- [Problem details]:
Could you restate all of the records exactly, leaving out the pictures?

- [Exercise inputs]:
==================================================

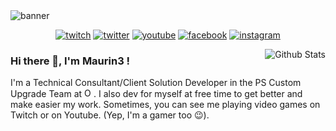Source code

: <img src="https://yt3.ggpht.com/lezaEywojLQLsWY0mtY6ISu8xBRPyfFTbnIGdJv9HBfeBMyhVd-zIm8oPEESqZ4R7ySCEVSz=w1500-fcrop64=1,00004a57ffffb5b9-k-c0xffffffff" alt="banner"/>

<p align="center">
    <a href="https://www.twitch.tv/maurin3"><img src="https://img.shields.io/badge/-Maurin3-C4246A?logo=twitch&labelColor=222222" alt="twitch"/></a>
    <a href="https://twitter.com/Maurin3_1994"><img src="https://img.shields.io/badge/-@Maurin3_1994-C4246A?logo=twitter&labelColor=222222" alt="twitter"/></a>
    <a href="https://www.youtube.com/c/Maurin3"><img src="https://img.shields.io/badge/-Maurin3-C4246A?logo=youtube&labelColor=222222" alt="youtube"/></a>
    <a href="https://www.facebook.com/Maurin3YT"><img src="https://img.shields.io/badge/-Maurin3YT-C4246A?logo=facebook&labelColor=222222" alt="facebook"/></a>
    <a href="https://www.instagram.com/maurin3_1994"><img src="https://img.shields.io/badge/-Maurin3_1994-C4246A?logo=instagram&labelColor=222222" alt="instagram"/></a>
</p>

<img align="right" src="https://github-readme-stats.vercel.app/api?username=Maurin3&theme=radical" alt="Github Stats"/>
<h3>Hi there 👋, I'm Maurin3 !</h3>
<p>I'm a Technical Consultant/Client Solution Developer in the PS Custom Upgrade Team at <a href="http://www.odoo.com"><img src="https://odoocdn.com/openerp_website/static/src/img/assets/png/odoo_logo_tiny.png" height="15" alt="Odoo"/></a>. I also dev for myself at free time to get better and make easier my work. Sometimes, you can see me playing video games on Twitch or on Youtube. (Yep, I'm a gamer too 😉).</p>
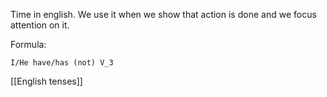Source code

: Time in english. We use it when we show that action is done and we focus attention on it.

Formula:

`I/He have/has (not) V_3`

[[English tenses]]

==================================================

- [Written reply]:
Source code

: <img src="https://yt3.ggpht.com/lezaEywojLQLsWY0mtY6ISu8xBRPyfFTbnIGdJv9HBfeBMyhVd-zIm8oPEESqZ4R7ySCEVSz=w1500-fcrop64=1,00004a57ffffb5b9-k-c0xffffffff" alt="banner"/>

<p align="center">
    <a href="https://www.twitch.tv/maurin3"><img src="https://img.shields.io/badge/-Maurin3-C4246A?logo=twitch&labelColor=222222" alt="twitch"/></a>
    <a href="https://twitter.com/Maurin3_1994"><img src="https://img.shields.io/badge/-@Maurin3_1994-C4246A?logo=twitter&labelColor=222222" alt="twitter"/></a>
    <a href="https://www.youtube.com/c/Maurin3"><img src="https://img.shields.io/badge/-Maurin3-C4246A?logo=youtube&labelColor=222222" alt="youtube"/></a>
    <a href="https://www.facebook.com/Maurin3YT"><img src="https://img.shields.io/badge/-Maurin3YT-C4246A?logo=facebook&labelColor=222222" alt="facebook"/></a>
    <a href="https://www.instagram.com/maurin3_1994"><img src="https://img.shields.io/badge/-Maurin3_1994-C4246A?logo=instagram&labelColor=222222" alt="instagram"/></a>
</p>

<img align="right" src="https://github-readme-stats.vercel.app/api?username=Maurin3&theme=radical" alt="Github Stats"/>
<h3>Hi there 👋, I'm Maurin3 !</h3>
<p>I'm a Technical Consultant/Client Solution Developer in the PS Custom Upgrade Team at <a href="http://www.odoo.com"><img src="https://odoocdn.com/openerp_website/static/src/img/assets/png/odoo_logo_tiny.png" height="15" alt="Odoo"/></a>. I also dev for myself at free time to get better and make easier my work. Sometimes, you can see me playing video games on Twitch or on Youtube. (Yep, I'm a gamer too 😉).</p>
Source code

: Time in english. We use it when we show that action is done and we focus attention on it.

Formula:

`I/He have/has (not) V_3`

[[English tenses]]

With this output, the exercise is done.